(Information provided Opens)
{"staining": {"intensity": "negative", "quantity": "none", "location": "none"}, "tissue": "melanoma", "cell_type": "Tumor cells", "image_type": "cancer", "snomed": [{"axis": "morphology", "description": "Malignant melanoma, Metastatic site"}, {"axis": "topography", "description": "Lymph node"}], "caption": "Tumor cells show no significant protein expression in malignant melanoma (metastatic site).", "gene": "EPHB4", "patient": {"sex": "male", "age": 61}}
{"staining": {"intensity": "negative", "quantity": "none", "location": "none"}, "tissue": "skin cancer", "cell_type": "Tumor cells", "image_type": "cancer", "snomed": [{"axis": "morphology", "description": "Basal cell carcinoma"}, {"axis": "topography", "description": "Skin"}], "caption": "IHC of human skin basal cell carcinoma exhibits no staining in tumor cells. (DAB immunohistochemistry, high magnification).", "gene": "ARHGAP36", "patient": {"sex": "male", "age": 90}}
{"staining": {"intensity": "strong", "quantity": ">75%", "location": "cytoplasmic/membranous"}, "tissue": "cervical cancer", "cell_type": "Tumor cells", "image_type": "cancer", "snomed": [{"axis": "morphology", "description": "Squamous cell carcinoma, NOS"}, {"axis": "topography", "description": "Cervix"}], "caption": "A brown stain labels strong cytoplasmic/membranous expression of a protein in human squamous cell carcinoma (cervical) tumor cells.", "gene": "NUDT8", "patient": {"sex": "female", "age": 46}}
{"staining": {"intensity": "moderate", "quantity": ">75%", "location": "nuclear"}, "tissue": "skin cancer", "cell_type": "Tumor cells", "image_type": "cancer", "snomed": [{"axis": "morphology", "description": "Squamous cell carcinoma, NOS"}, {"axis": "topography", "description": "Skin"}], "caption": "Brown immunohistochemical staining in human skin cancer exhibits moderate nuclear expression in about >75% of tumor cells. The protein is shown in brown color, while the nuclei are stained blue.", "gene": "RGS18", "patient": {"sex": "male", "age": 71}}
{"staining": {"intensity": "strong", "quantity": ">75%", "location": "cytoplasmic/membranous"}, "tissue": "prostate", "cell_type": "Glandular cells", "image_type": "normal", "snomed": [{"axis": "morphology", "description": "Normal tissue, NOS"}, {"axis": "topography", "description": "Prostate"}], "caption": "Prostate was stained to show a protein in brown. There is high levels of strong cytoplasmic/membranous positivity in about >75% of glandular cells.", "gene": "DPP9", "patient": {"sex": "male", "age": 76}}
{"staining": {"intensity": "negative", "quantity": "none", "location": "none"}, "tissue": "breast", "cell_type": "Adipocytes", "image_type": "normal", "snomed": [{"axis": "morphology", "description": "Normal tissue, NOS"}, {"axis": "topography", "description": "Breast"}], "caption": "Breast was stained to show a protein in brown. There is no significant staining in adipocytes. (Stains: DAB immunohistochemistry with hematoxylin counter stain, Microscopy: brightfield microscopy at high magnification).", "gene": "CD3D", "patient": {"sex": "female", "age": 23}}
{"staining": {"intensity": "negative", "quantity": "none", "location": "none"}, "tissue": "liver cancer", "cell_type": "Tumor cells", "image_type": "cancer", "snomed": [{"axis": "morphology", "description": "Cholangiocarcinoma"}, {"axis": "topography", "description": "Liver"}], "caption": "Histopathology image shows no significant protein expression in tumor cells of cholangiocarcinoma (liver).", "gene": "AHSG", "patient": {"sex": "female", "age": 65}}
(Information provided Closes)
## Brief
Print each entry above exactly as given.

## Output
{"staining": {"intensity": "negative", "quantity": "none", "location": "none"}, "tissue": "melanoma", "cell_type": "Tumor cells", "image_type": "cancer", "snomed": [{"axis": "morphology", "description": "Malignant melanoma, Metastatic site"}, {"axis": "topography", "description": "Lymph node"}], "caption": "Tumor cells show no significant protein expression in malignant melanoma (metastatic site).", "gene": "EPHB4", "patient": {"sex": "male", "age": 61}}
{"staining": {"intensity": "negative", "quantity": "none", "location": "none"}, "tissue": "skin cancer", "cell_type": "Tumor cells", "image_type": "cancer", "snomed": [{"axis": "morphology", "description": "Basal cell carcinoma"}, {"axis": "topography", "description": "Skin"}], "caption": "IHC of human skin basal cell carcinoma exhibits no staining in tumor cells. (DAB immunohistochemistry, high magnification).", "gene": "ARHGAP36", "patient": {"sex": "male", "age": 90}}
{"staining": {"intensity": "strong", "quantity": ">75%", "location": "cytoplasmic/membranous"}, "tissue": "cervical cancer", "cell_type": "Tumor cells", "image_type": "cancer", "snomed": [{"axis": "morphology", "description": "Squamous cell carcinoma, NOS"}, {"axis": "topography", "description": "Cervix"}], "caption": "A brown stain labels strong cytoplasmic/membranous expression of a protein in human squamous cell carcinoma (cervical) tumor cells.", "gene": "NUDT8", "patient": {"sex": "female", "age": 46}}
{"staining": {"intensity": "moderate", "quantity": ">75%", "location": "nuclear"}, "tissue": "skin cancer", "cell_type": "Tumor cells", "image_type": "cancer", "snomed": [{"axis": "morphology", "description": "Squamous cell carcinoma, NOS"}, {"axis": "topography", "description": "Skin"}], "caption": "Brown immunohistochemical staining in human skin cancer exhibits moderate nuclear expression in about >75% of tumor cells. The protein is shown in brown color, while the nuclei are stained blue.", "gene": "RGS18", "patient": {"sex": "male", "age": 71}}
{"staining": {"intensity": "strong", "quantity": ">75%", "location": "cytoplasmic/membranous"}, "tissue": "prostate", "cell_type": "Glandular cells", "image_type": "normal", "snomed": [{"axis": "morphology", "description": "Normal tissue, NOS"}, {"axis": "topography", "description": "Prostate"}], "caption": "Prostate was stained to show a protein in brown. There is high levels of strong cytoplasmic/membranous positivity in about >75% of glandular cells.", "gene": "DPP9", "patient": {"sex": "male", "age": 76}}
{"staining": {"intensity": "negative", "quantity": "none", "location": "none"}, "tissue": "breast", "cell_type": "Adipocytes", "image_type": "normal", "snomed": [{"axis": "morphology", "description": "Normal tissue, NOS"}, {"axis": "topography", "description": "Breast"}], "caption": "Breast was stained to show a protein in brown. There is no significant staining in adipocytes. (Stains: DAB immunohistochemistry with hematoxylin counter stain, Microscopy: brightfield microscopy at high magnification).", "gene": "CD3D", "patient": {"sex": "female", "age": 23}}
{"staining": {"intensity": "negative", "quantity": "none", "location": "none"}, "tissue": "liver cancer", "cell_type": "Tumor cells", "image_type": "cancer", "snomed": [{"axis": "morphology", "description": "Cholangiocarcinoma"}, {"axis": "topography", "description": "Liver"}], "caption": "Histopathology image shows no significant protein expression in tumor cells of cholangiocarcinoma (liver).", "gene": "AHSG", "patient": {"sex": "female", "age": 65}}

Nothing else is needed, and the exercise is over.